Lipodystrophy is a fat metabolism error, which manifests clinically in the form of excessive fat deposition in some areas such as the abdomen, the back, face and neck, or the breasts, or simply as fatty tumors known as lipomas, while in other sites there is an evident atrophy of fat tissue, such as over the extremities and the buttocks. This is typically associated with metabolic dysfunctions such as insulin resistance, diabetes mellitus and hyperlipidemia, with complications such as hypertension.
Both congenital and acquired forms of lipodystrophy are known, and may extend over the whole body or part of it. Some of the factors known to be associated with the causation of this condition are described below.
This form affects mostly the extremities and the face, and is seen to occur in about half of patients following three or four years of treatment with antiretroviral drugs such as nucleoside reverse transcriptase inhibitors which may inhibit the normal function of the respiratory chain by mitochondrial toxicity. The lack of normal fatty acid oxidation leads to the buildup of triglycerides and other fatty acid metabolites, leading to their entry into the systemic circulation.
Protease inhibitors also inhibit the maturation of various factors that are essential for the normal functioning of adipocytes, leading to increased blood triglycerides and fatty changes in the liver. Other factors which contribute to lipodystrophy in this case include the genetic makeup and the presence of HIV infection, with its pro-inflammatory state and viral interference with some adipocyte enzyme functions, as well as the age and sex of the patient.
Congenital generalized lipodystrophy (CGL)
This has been reported in over 300 cases so far and is marked by a complete absence of fatty tissue at birth. This leads to over-prominence of the muscles, veins standing out in relief and coarse features suggestive of acromegaly. Other features include severe acanthosis nigricans, hepatosplenomegaly, and the development of metabolic complications like diabetes early in life. The condition is caused by a mutation of the AGPAT2 or seipin genes.

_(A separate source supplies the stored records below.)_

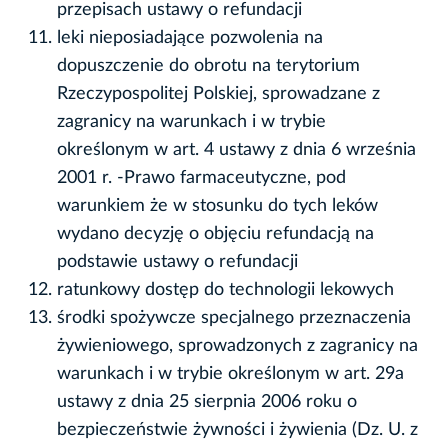
przepisach ustawy o refundacji
leki nieposiadające pozwolenia na
dopuszczenie do obrotu na terytorium
Rzeczypospolitej Polskiej, sprowadzane z
zagranicy na warunkach i w trybie
określonym w art. 4 ustawy z dnia 6 września
2001 r. -Prawo farmaceutyczne, pod
warunkiem że w stosunku do tych leków
wydano decyzję o objęciu refundacją na
podstawie ustawy o refundacji
ratunkowy dostęp do technologii lekowych
środki spożywcze specjalnego przeznaczenia
żywieniowego, sprowadzonych z zagranicy na
warunkach i w trybie określonym w art. 29a
ustawy z dnia 25 sierpnia 2006 roku o
bezpieczeństwie żywności i żywienia (Dz. U. z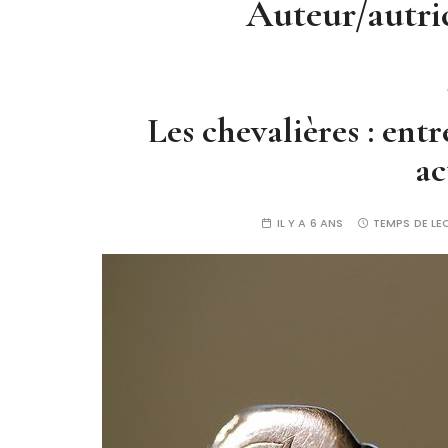
Auteur/autri
Les chevalières : entr
ac
IL Y A 6 ANS
TEMPS DE LE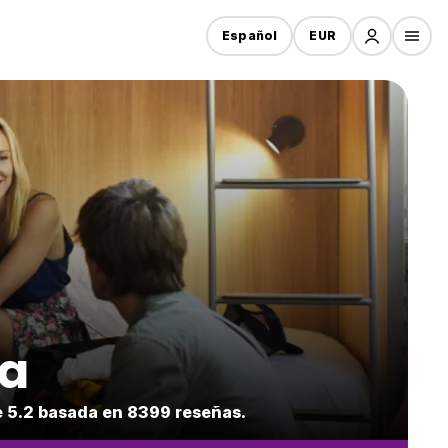
Español
EUR
ra
e 5.2 basada en 8399 reseñas.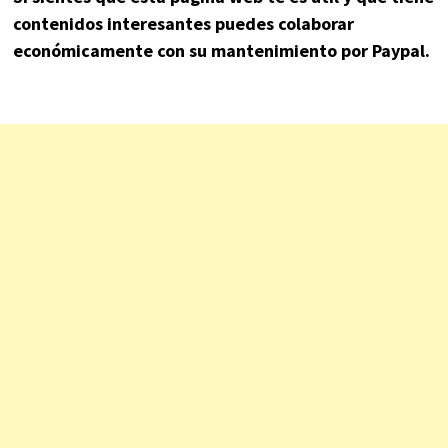
contenidos interesantes puedes colaborar
económicamente con su mantenimiento por Paypal.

These genes encode phosphatidic acid and seipin, both of which are critically involved in normal fat cell function. Tissues deficient in either of these undergo dystrophy. However, in the first subtype, metabolically active fat tissue undergoes atrophy, while in the second subtype, both metabolically and mechanically important fat is affected. Leptin levels are always low.

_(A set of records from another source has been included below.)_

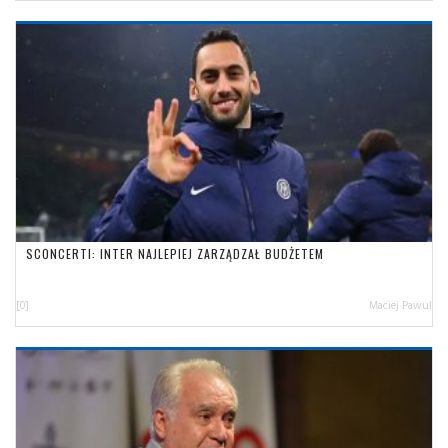
SCONCERTI: INTER NAJLEPIEJ ZARZĄDZAŁ BUDŻETEM
[0]
Maciej Pawul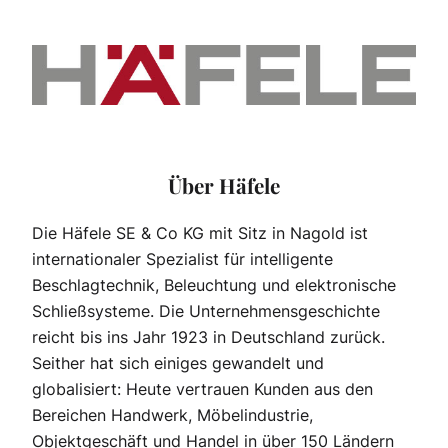
Über Häfele
Die Häfele SE & Co KG mit Sitz in Nagold ist
internationaler Spezialist für intelligente
Beschlagtechnik, Beleuchtung und elektronische
Schließsysteme. Die Unternehmensgeschichte
reicht bis ins Jahr 1923 in Deutschland zurück.
Seither hat sich einiges gewandelt und
globalisiert: Heute vertrauen Kunden aus den
Bereichen Handwerk, Möbelindustrie,
Objektgeschäft und Handel in über 150 Ländern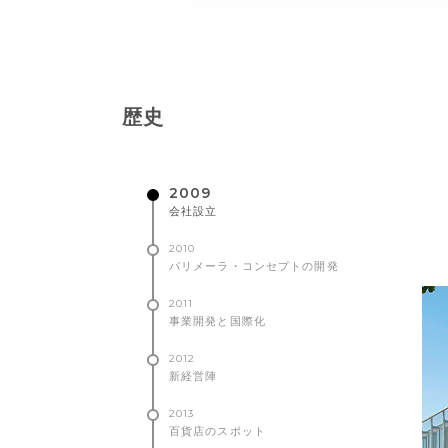
歴史
2009
会社設立
2010
パリメーラ・コンセプトの開発
2011
事業開発と国際化
2012
新経営陣
2013
百貨店のスポット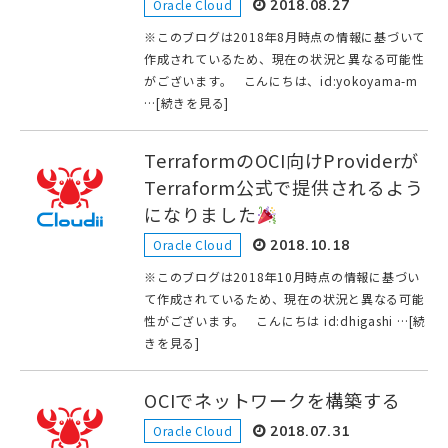
Oracle Cloud
2018.08.27
※このブログは2018年8月時点の情報に基づいて
作成されているため、現在の状況と異なる可能性
がございます。 こんにちは、id:yokoyama-m
…[続きを見る]
TerraformのOCI向けProviderが
Terraform公式で提供されるよう
になりました
Oracle Cloud
2018.10.18
※このブログは2018年10月時点の情報に基づい
て作成されているため、現在の状況と異なる可能
性がございます。 こんにちは id:dhigashi …[続
きを見る]
OCIでネットワークを構築する
Oracle Cloud
2018.07.31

Caveolin deficiencies have also been reported which result in lipodystrophy, in some cases associated with muscular dystrophy.
Familial partial lipodystrophy (FPL)
This type leads to a normal phenotype at birth with loss of fat from the limbs at the time of puberty or shortly thereafter. The best known subtype is the Dunnigan variety. Metabolic dysfunction is related to the extent of fat loss and therefore varies between subtypes. Fat loss may occur over the limbs and the breast area, but the face and neck accumulate excessive fat. Leptin levels vary because of the non-uniform pattern of fat loss.
Acquired generalized and partial lipodystrophy
The primary difference between these and the congenital types is their inheritance, because they are metabolically and phenotypically quite similar to CGL. About half of them are of unknown cause, while 25% each are due to panniculitis (atrophic inflammation of the subcutaneous fat) and autoimmune disease.
However, patients with acquired partial lipodystrophy always lose fat only from the upper part of the body and have a lower incidence of diabetes, hypertension and dyslipidemia. The exception is in the subtypes associated with autoimmune disease, which are associated with severe dysfunctions of these metabolic processes, but are happily quite rare. These include conditions such as rheumatoid arthritis, juvenile dermatomyositis, Sjogren’s syndrome and lupus.
Leptin and lipodystrophy
The metabolic diseases associated with lipodystrophy have been shown through many clinical research studies to be directly related to the lack of leptin secretion from atrophied adipose tissue. The hormones secreted from fat play a crucial role in maintaining homeostatic processes for glucose and lipid metabolism.
The administration of leptin or implantation of leptin-secreting adipose tissue was shown to result in alleviation of insulin resistance and hyperglycemia in rodents suffering from congenital lipodystrophy. This may explain the marked improvement in patients on long-term leptin therapy (with metreleptin, the leptin analog) with respect to blood lipids and glucose levels, hepatic steatosis, renal disease and insulin resistance. Metreleptin is not, however, efficacious in patients with HIV-related lipodystrophy.